All in all, these three apps are all great and packed full of security features. Which one should you use? It comes down to personal preference.
Other tips that will maximize your mobile safety:
Reputable downloads only. Being reckless with downloads is essentially the same as leaving the door open and inviting every stranger into your home. Not every shady download will harm you, but eventually one will. That’s not a risk worth taking. Only download apps that have gained a good reputation.
Learn the risks of rooting and jailbreaking. With our Android rooting guide and iOS jailbreak guide, it’s never been easier to unlock the full potential of your phone. However, you should be aware of the risks and security issues that accompany such freedom.

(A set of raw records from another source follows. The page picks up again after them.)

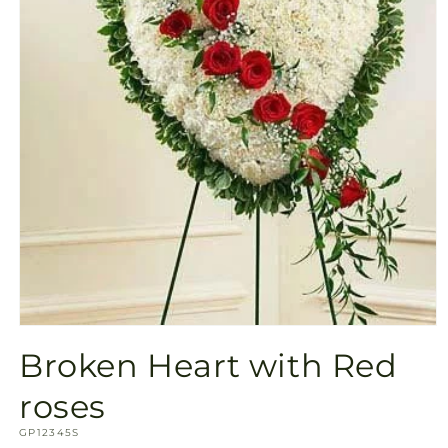
Open
media
Broken Heart with Red
1
in
modal
roses
SKU:
GP12345S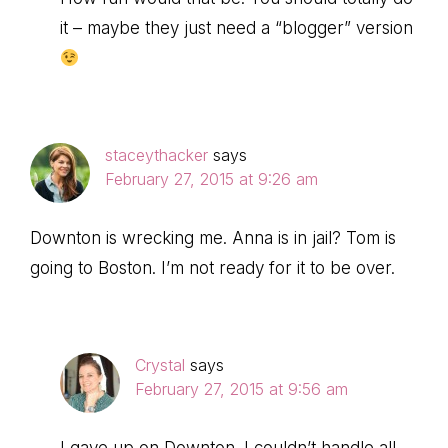
it – maybe they just need a “blogger” version
staceythacker
says
February 27, 2015 at 9:26 am
Downton is wrecking me. Anna is in jail? Tom is
going to Boston. I’m not ready for it to be over.
Crystal
says
February 27, 2015 at 9:56 am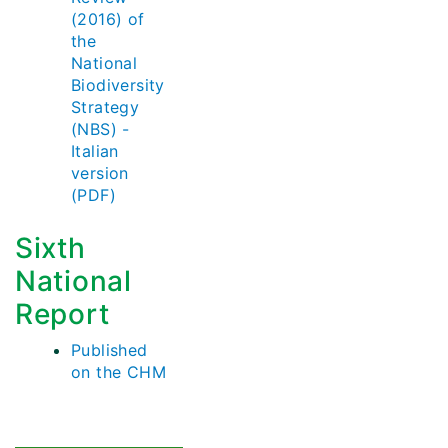
(2016) of
the
National
Biodiversity
Strategy
(NBS) -
Italian
version
(PDF)
Sixth
National
Report
Published
on the CHM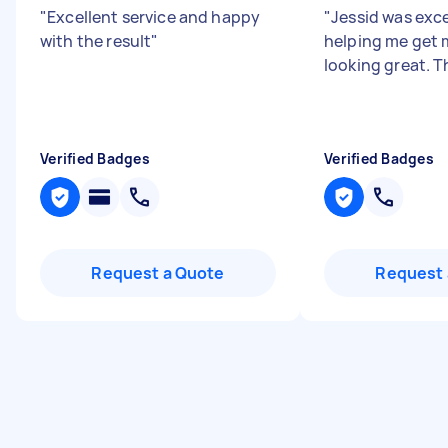
"
Excellent service and happy
"
Jessid was exce
with the result
"
helping me get
looking great. 
Verified Badges
Verified Badges
Request a Quote
Request 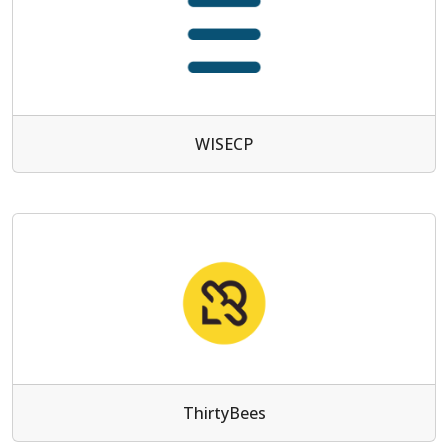
WISECP
ThirtyBees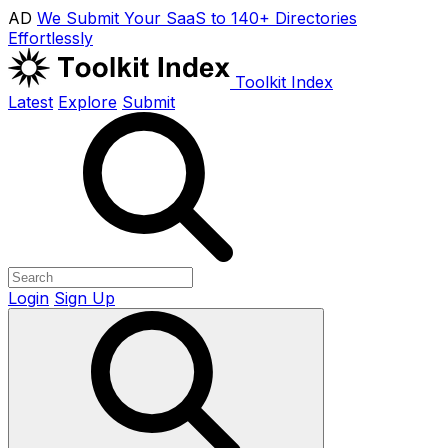
AD
We Submit Your SaaS to 140+ Directories
Effortlessly
Toolkit Index
Latest
Explore
Submit
Login
Sign Up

Scan for issues regularly. There are times when an infection doesn’t show any obvious signs. There are few feelings worse than running a malware scan for the first time in six months only to realize that you’ve been compromised for most of that period. Once every week is enough for most users.
If you only take away one thing from all of this, just remember that smartphone viruses are real. Be careful and vigilant whenever your phone is connected to WiFi, Bluetooth, or data. You never know when malware could find its way onto your device.